Vernon Company v. ReedAnnotate this Case
434 P.2d 376 (1967)
78 N.M. 554
The VERNON COMPANY, a corporation, Plaintiff-Appellant, v. J.C. REED, D/B/A J.C. Reed Filter Service, Defendant-Appellee.
Supreme Court of New Mexico.
December 4, 1967.
Harvey C. Markley, Lovington, for appellant.
L. George Schubert, Hobbs, for appellee.OPINION
The Vernon Company (hereafter termed Vernon) has appealed from a judgment dismissing its complaint seeking recovery *377 for merchandise sold to J.C. Reed, doing business as J.C. Reed Filter Service.
The complaint alleged that plaintiff is "an Iowa corporation doing business in New Mexico." Defendant's second defense alleged that plaintiff had failed to comply with applicable § 51-10-4(a), N.M.S.A. 1953, and is barred from maintaining the action by § 51-10-5, N.M.S.A. 1953. (These sections were repealed by § 135, ch. 81, Laws 1967 and new sections enacted.) In answer to inquiry by the court, counsel agreed that plaintiff, a foreign corporation, had not obtained the certificate required by § 51-10-4(a), N.M.S.A. 1953. Section 51-10-5, N.M.S.A. 1953, reads:"Until such corporation so transacting business in this state shall have obtained said certificate from the state corporation commission, it shall not maintain any action in this state, upon any contract made by it in this state * * *."
The sole question presented is the claimed error in the court's denial of permission to amend the complaint. The record shows an answer to the complaint prior to the request to amend. After the filing of a responsive pleading, amendments may be made only by permission of the court. Rule of Civil Procedure 15(a) (§ 21-1-1 (15) (a), N.M.S.A. 1953). Amendments of pleadings should be permitted with liberality in the furtherance of justice, but such applications are addressed to the sound discretion of the court and its action in denying permission to amend is subject to review only for a clear abuse of discretion. In re Stern's Will, 61 N.M. 446, 301 P.2d 1094; Peoples v. Peoples, 72 N.M. 64, 380 P.2d 513. We then examine the record in the light of these rules.
Following the court's ruling that the complaint would be dismissed by reason of the admission of non-compliance with the statute requiring filing of the certificate of foreign incorporation, counsel for plaintiff requested permission to amend, saying:"Well, we would ask the Court then at this time to allow us to amend to show I mean, it was apparently a verbal or a word mistake on my part because our method of doing business is not so that we are doing business in the state. It's an out-of-state firm."
The request was followed by:"THE COURT: Well, you had an agent here soliciting this contract, didn't you? "MR. MARKLEY: Yes, sir, but the acceptance of the order and the proceeds does not take place in the state; it takes place at the home office. "THE COURT: All right, the case will be dismissed. Our law is clear on that."

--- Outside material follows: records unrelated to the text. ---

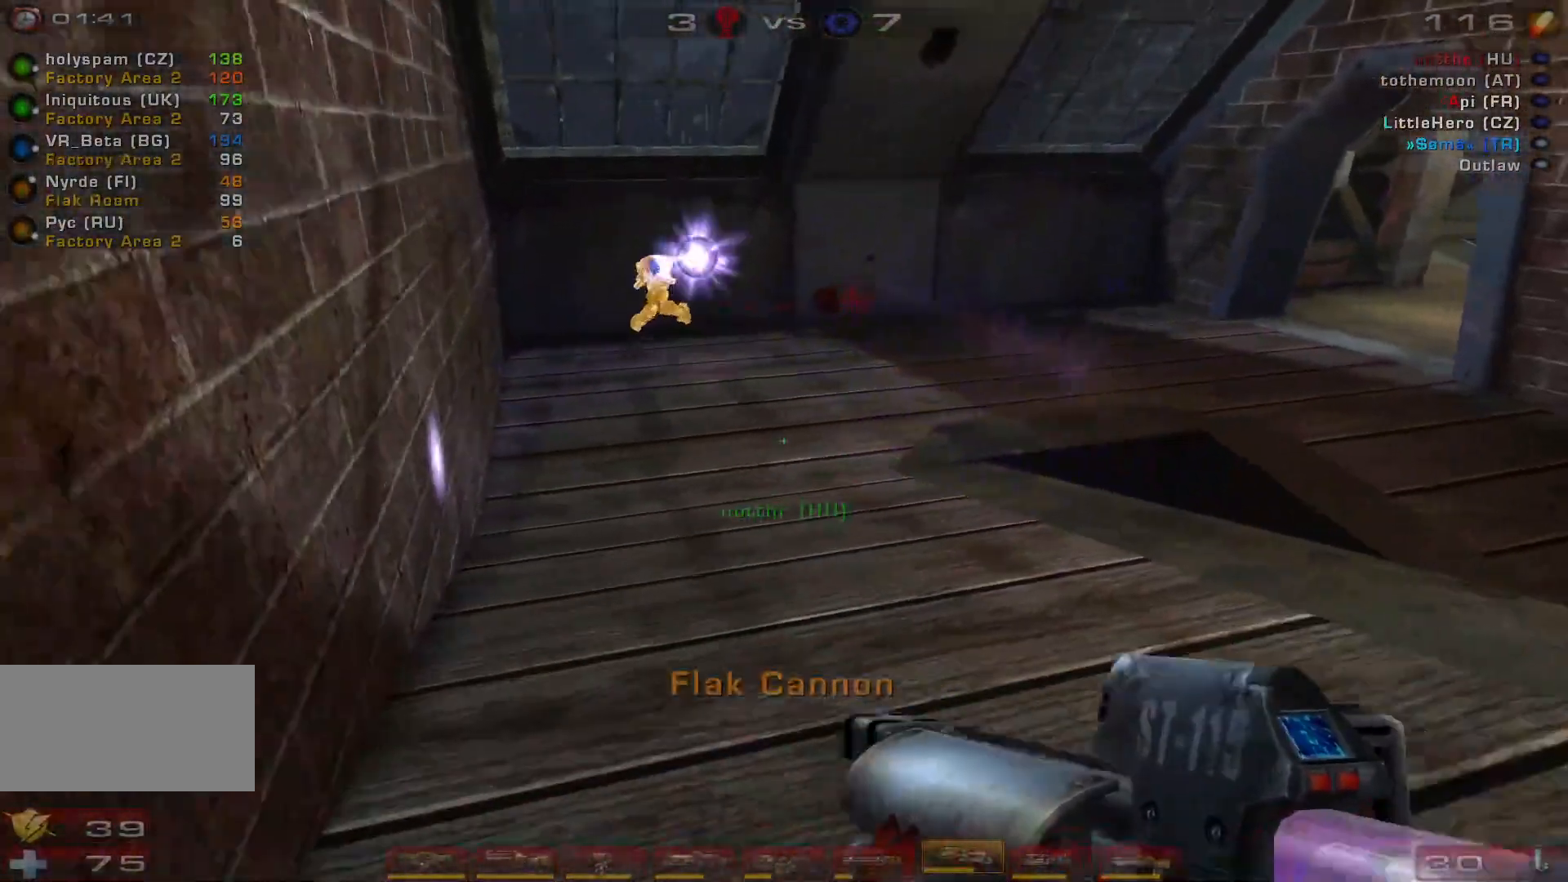
{"keys": ["w"], "mouse": ["left"], "events": [[33, "e", "up"], [66, "a", "up"], [433, "mouse_left", "down"]]}
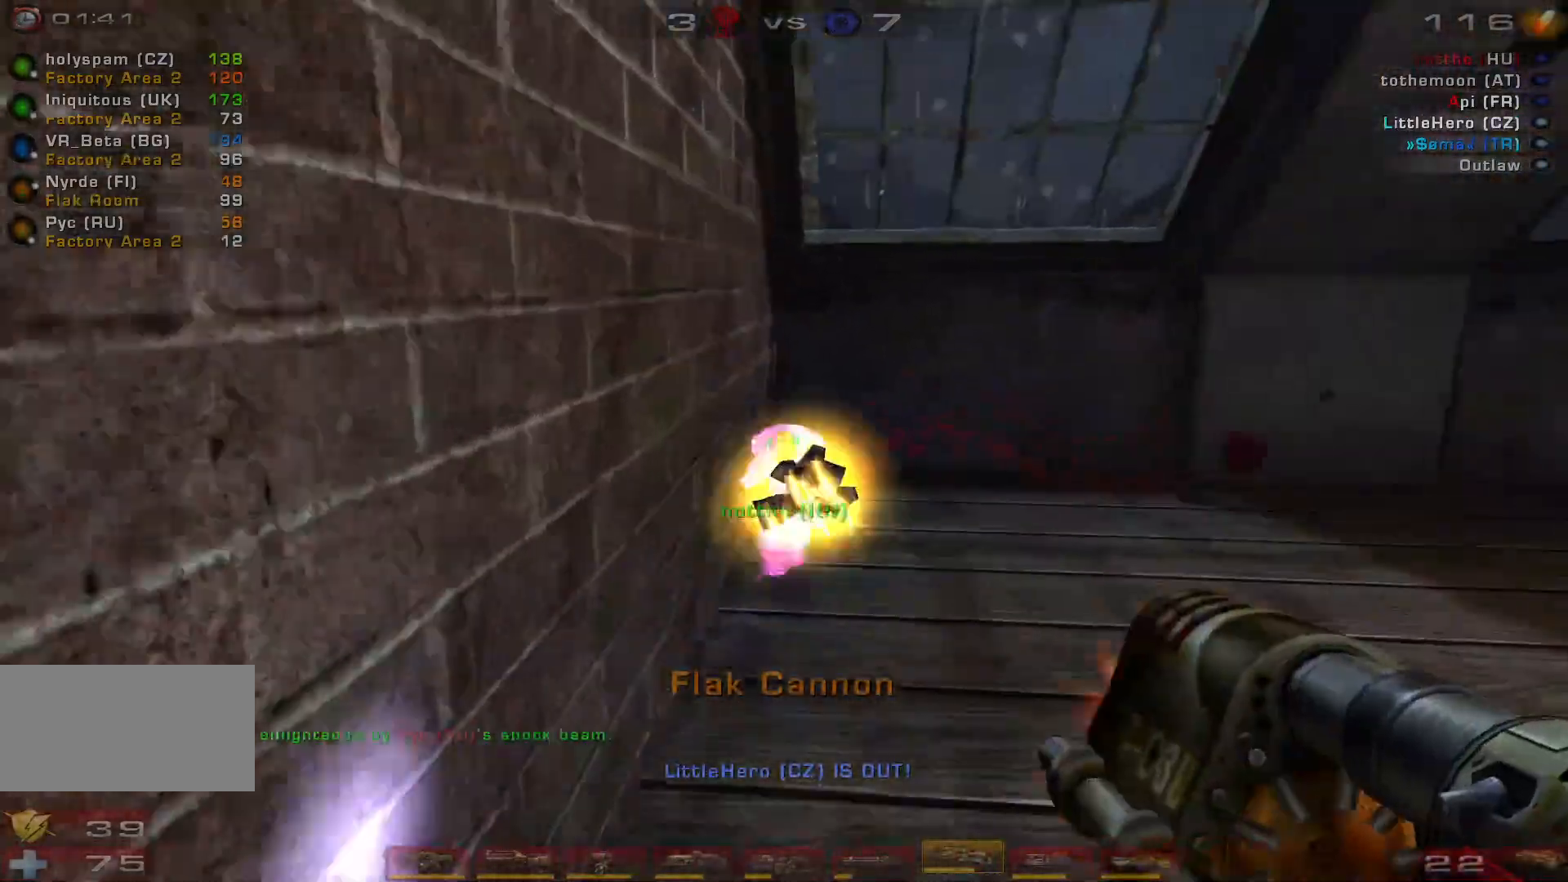
{"keys": ["a", "w"], "mouse": [], "events": [[33, "d", "down"], [100, "d", "up"], [166, "d", "down"], [233, "mouse_left", "up"], [266, "space", "down"], [433, "a", "down"], [433, "space", "up"], [466, "d", "up"]]}
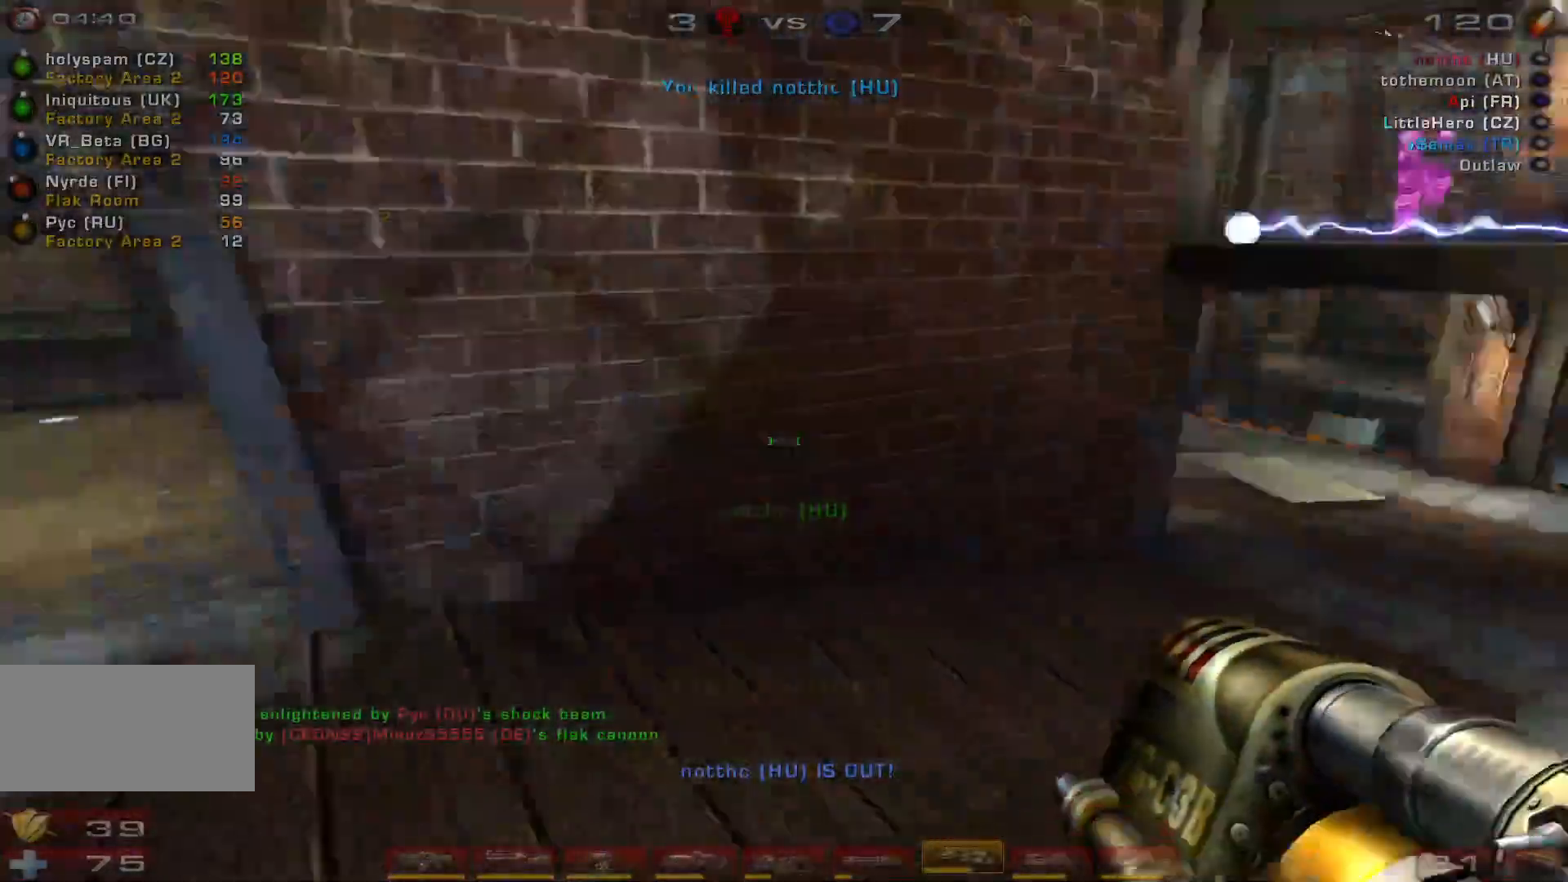
{"keys": ["a", "s"], "mouse": ["right"], "events": [[66, "w", "up"], [333, "mouse_right", "down"], [333, "s", "down"]]}
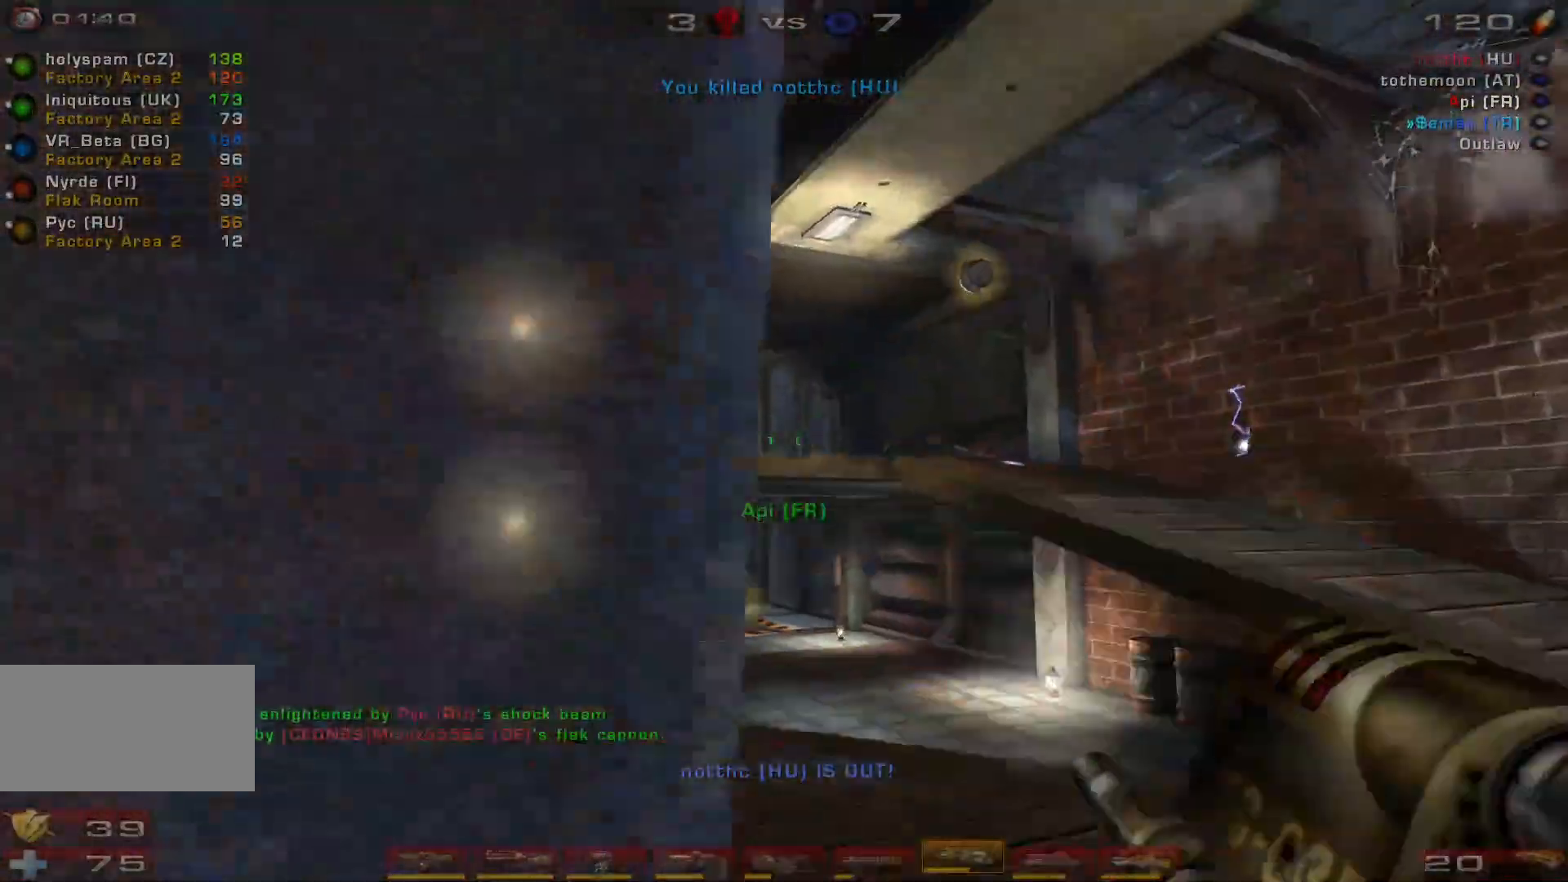
{"keys": ["a"], "mouse": [], "events": [[33, "mouse_right", "up"], [100, "shift", "down"], [266, "shift", "up"], [333, "s", "up"]]}
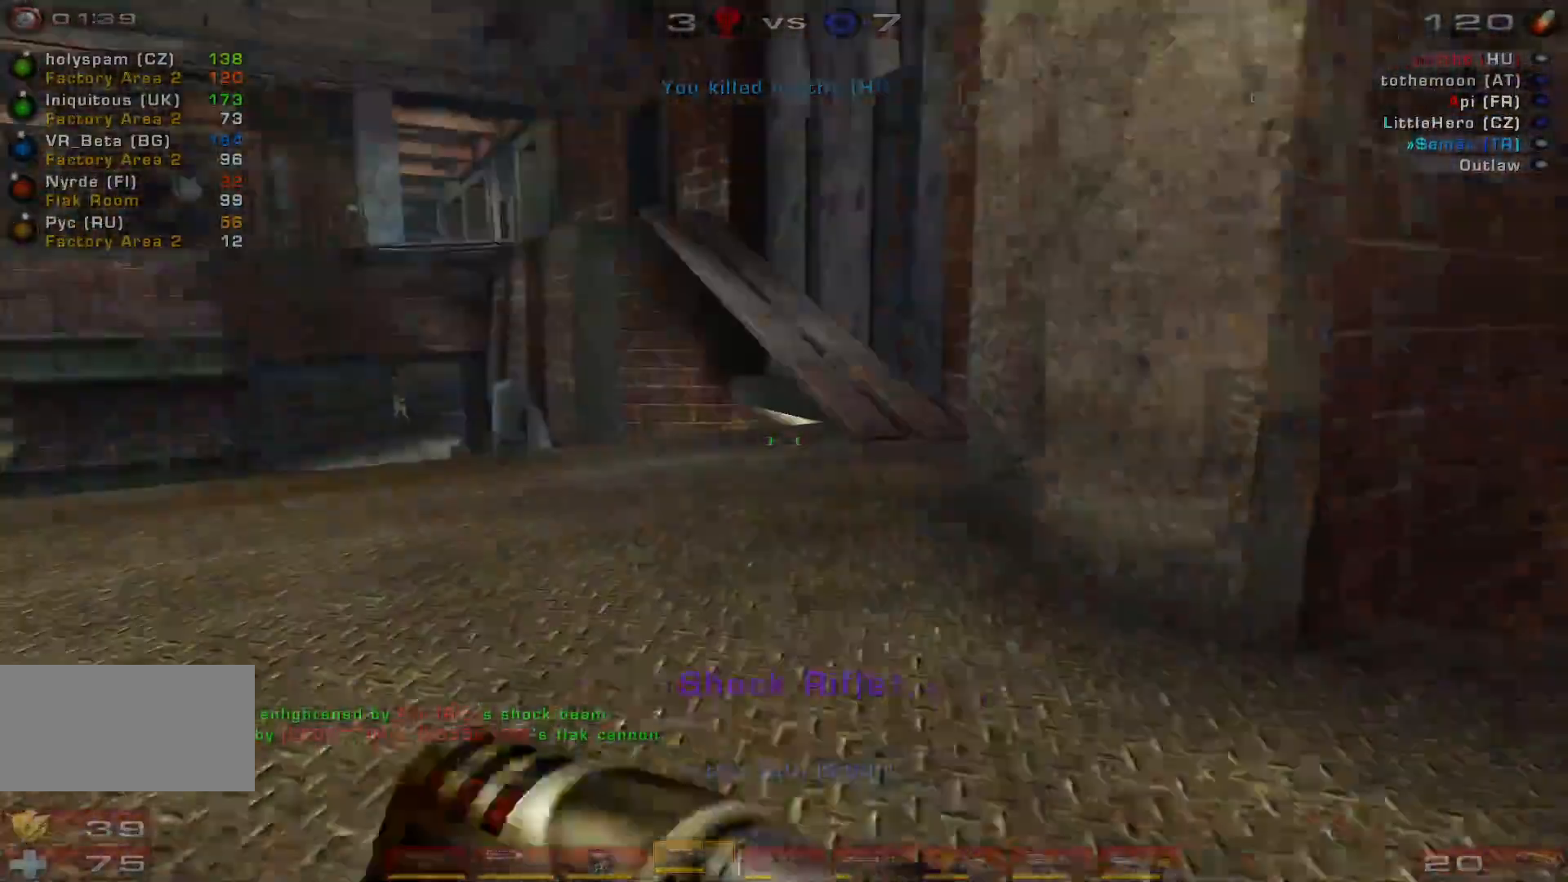
{"keys": ["d"], "mouse": [], "events": [[33, "w", "down"], [100, "a", "up"], [200, "a", "down"], [266, "a", "up"], [333, "a", "down"], [433, "a", "up"], [466, "w", "up"], [500, "d", "down"]]}
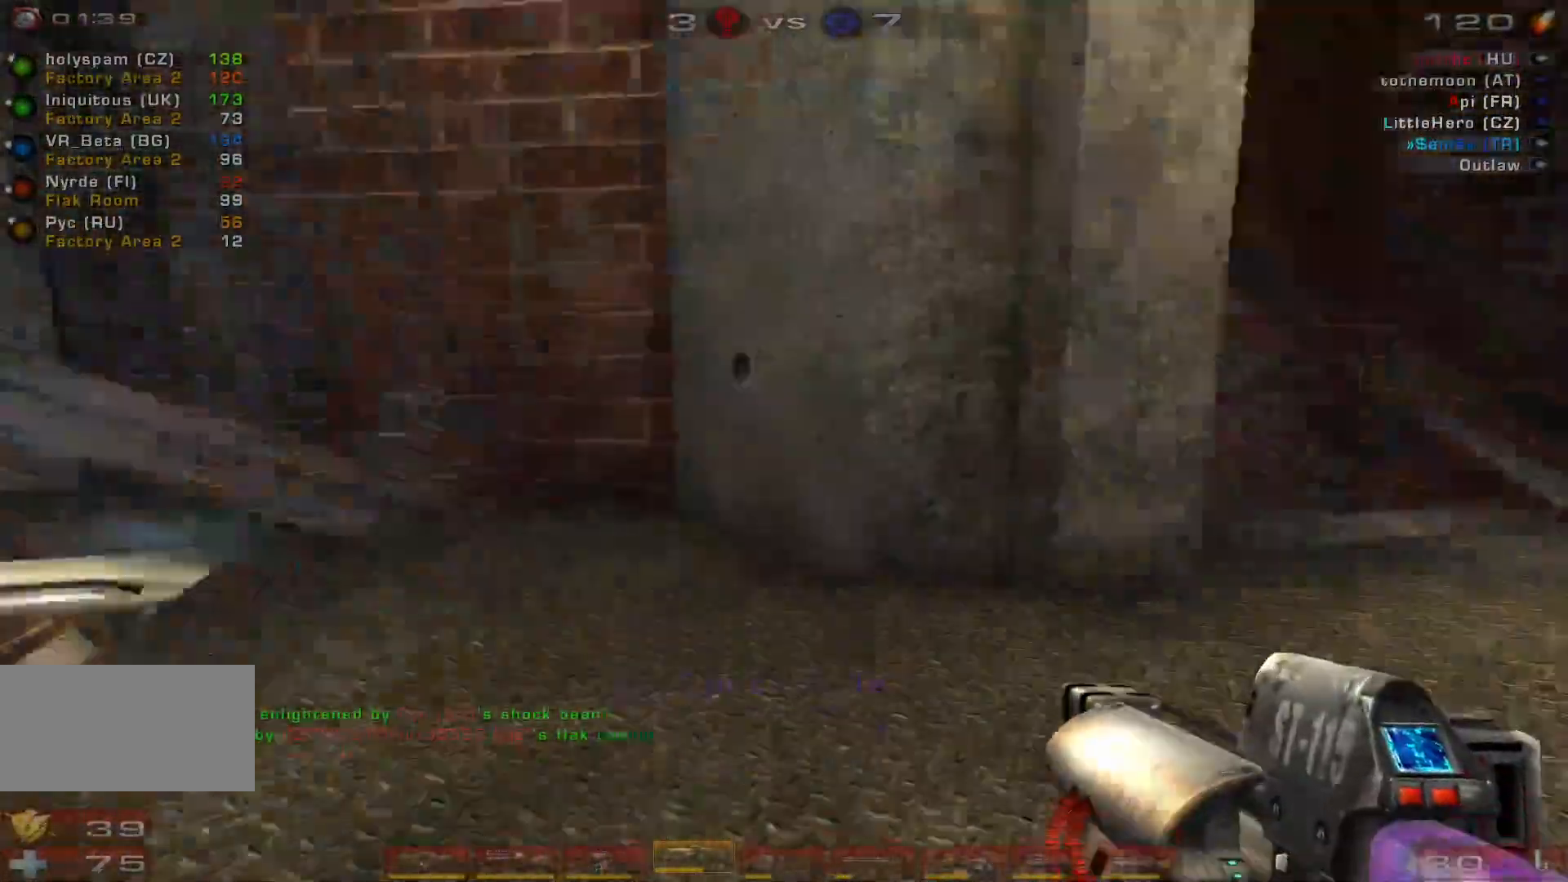
{"keys": ["w"], "mouse": [], "events": [[100, "w", "down"], [366, "d", "up"]]}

The colloquy between the court and counsel makes it apparent to us that counsel requested permission to amend by striking the allegation of doing business in the state and alleging that while agents solicited in the state, acceptance of the order was at the home office of the company in a foreign state. The record makes it equally clear to us that the court so understood the request but construed our decisions to hold that mere solicitation of the contract in this state by an agent amounted to the transaction of business within the meaning of § 51-10-4, N.M.S.A. 1953, and that any action thereon is barred by § 51-10-5, supra. In this, we think the court erred. It is apparent to us that denial of the request to amend was not, under the circumstances, a denial in the exercise of a sound judicial discretion, but that the denial rested upon an erroneous construction of applicable law.
Assuming that the plaintiff could establish the facts which he sought to allege by the requested amendment, Abner Mfg. Co. of Wapakoneta, Ohio v. McLaughlin, 41 N.M. 97, 64 P.2d 387, is controlling. There, an agent for a foreign corporation took orders in this state for lighting systems and forwarded them to the company's home office, together with the customer's note for the purchase price. If the purchaser was approved for credit, the *378 order was accepted by an officer of the company and the merchandise was shipped from the factory. This, we said, constituted transactions in interstate commerce and did not amount to doing business in this state within the meaning of the statute. See, also, Annots. 60 A.L.R. 994 and 101 A.L.R. 126. It is immaterial that the orders in this case were solicited in New Mexico by an agent of the company who made the sale, if in fact they were required to be accepted at the principal office of the corporation in another state.
For the reasons stated, the case will be reversed and remanded with direction to vacate the judgment appealed from and to proceed further in a manner not inconsistent with this opinion.
It is so ordered.
CARMODY, J., and JOE W. WOOD, J., Court of Appeals, concur.